Racism is very much akin to forgiveness.

Forgiveness comes when we decide that even though we "remember" the hurt, . . . we are making a conscious decision to not allow it to influence the present or future, . . . and to never re-visit this decision.

Racism will hide it's ugly head when the individual person makes "a conscious decision to not allow it to influence the present or future, . . . and to never re-visit this decision."

As well, . . . forgiveness and racism cannot be mandated nor shamed into being by the likes of Al Sharpton, Obummer, the first orangutan or Oprah Winfrey. 

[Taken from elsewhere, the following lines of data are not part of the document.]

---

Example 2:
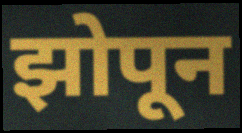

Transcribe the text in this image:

झोपून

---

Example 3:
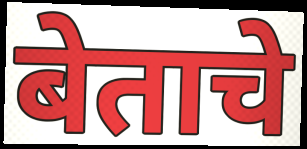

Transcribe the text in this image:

बेताचे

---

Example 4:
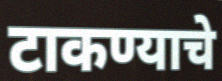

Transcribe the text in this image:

टाकण्याचे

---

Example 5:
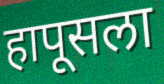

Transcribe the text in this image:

हापूसला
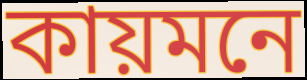
কায়মনে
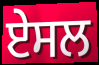
ਏਸਲ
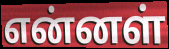
என்னள்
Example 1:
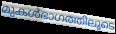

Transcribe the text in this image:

മുകൾഭാഗത്തിലൂടെ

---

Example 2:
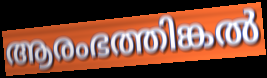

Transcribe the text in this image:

They will have to make the first step as they are the ones who have been accusing everyone else of "their racist ways".

May God bless,
Dwight


----------



## wesley762 (Oct 23, 2012)

I have always said this, I am a equal opportunity hater, I hate everyone equally........


----------



## Mish (Nov 5, 2013)

Ralph Rotten said:


> I love your avatar. Emma is cool.


I must admit, she is one of my girl crushes.


----------



## rjd25 (Nov 27, 2014)

I can think of 3 words that I am utterly sick of hearing...

1. Racism/White Privilege
2. Offensive
3. Banned

I am sick of hearing those terms. I can't take it anymore. I am offended at the whimsical use of the word racism and it should be banned.


----------



## Sasquatch (Dec 12, 2014)

One thing I do know as true...I am not a racist, I hate everyone!

On another note, if Jon Stewart endorses it I have to be skeptical.


----------



## AlabamaJoe (Jan 6, 2015)

The reviews are worth a read, one man says he nearly prolapsed his rectum holding in his guilt-ridden laughter


----------



## Pir8fan (Nov 16, 2012)

In today's world, those throwing around the term "racist" are usually the worst racists around.


----------



## Arklatex (May 24, 2014)

Pir8fan said:


> In today's world, those throwing around the term "racist" are usually the worst racists around.

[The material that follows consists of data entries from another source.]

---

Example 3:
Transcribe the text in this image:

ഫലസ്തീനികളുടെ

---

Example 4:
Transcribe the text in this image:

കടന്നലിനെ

I have a story about that. There is a black man at work who is always saying that all white people are racist. I mean in every single conversation he finds a way to work it in. One day I got fed up with hearing this crap and I confronted him. I told him that it isn't true and that I thought that HE is the true racist. You know what he did? He laughed at me and agreed! He said he is proud to be a racist, and the he was raised that way by his father who happens to be a minister at a popular local church... WTF do you say to that! I just shook my head and walked away. There are ignorant people of all colors and nothing will ever change it imo. The sad truth. The man in my story is just a drop in the ocean of haters.


----------



## Slippy (Nov 14, 2013)




----------



## oddapple (Dec 9, 2013)

It all good


----------



## Mish (Nov 5, 2013)

=) Silliness...


----------



## James m (Mar 11, 2014)

Level heads prevail.


----------



## bigwheel (Sep 22, 2014)

Ralph Rotten said:


> Not so long ago there was quite a bit of discontent over various ethnic groups. Trash was talked, people were flamed, yada yada yada.
> Anyhow, I came across a piece of literature that seemed entirely appropriate for the racist blues: The practical guide to racism
> 
> http://www.amazon.com/Practical-Guide-Racism-C-Dalton/dp/1592404308
> ...


Main thing to remember is.."Godless Liberal black folks hate white folks much worse than vice versa." Take it to the bank.


----------



## Gunner's Mate (Aug 13, 2013)

There are no racists in a foxhole, racism is created by the Gov't to keep the sheeple busy while the govt screws are lights out and robs us blind of our freedom and money


----------



## Ralph Rotten (Jun 25, 2014)

Gunner's Mate said:


> There are no racists in a foxhole, racism is created by the Gov't to keep the sheeple busy while the govt screws are lights out and robs us blind of our freedom and money


Tis true. The US Military was pinning stars on the collar of their first black general ten years before Rosa refused to give up her seat. In combat only 2 colors matter: Blood red and OD Green.

But the book is indeed funny. A perfect bathroom book.


----------



## Ralph Rotten (Jun 25, 2014)

Oh, I just came across this and had to laugh outloud. I'd buy the book, but I already know the words. Chicks think you're classy if you swear in Latin.

http://www.amazon.com/Learn-Swear-S...igital-text&ie=UTF8&qid=1423275924&sr=1-21703


----------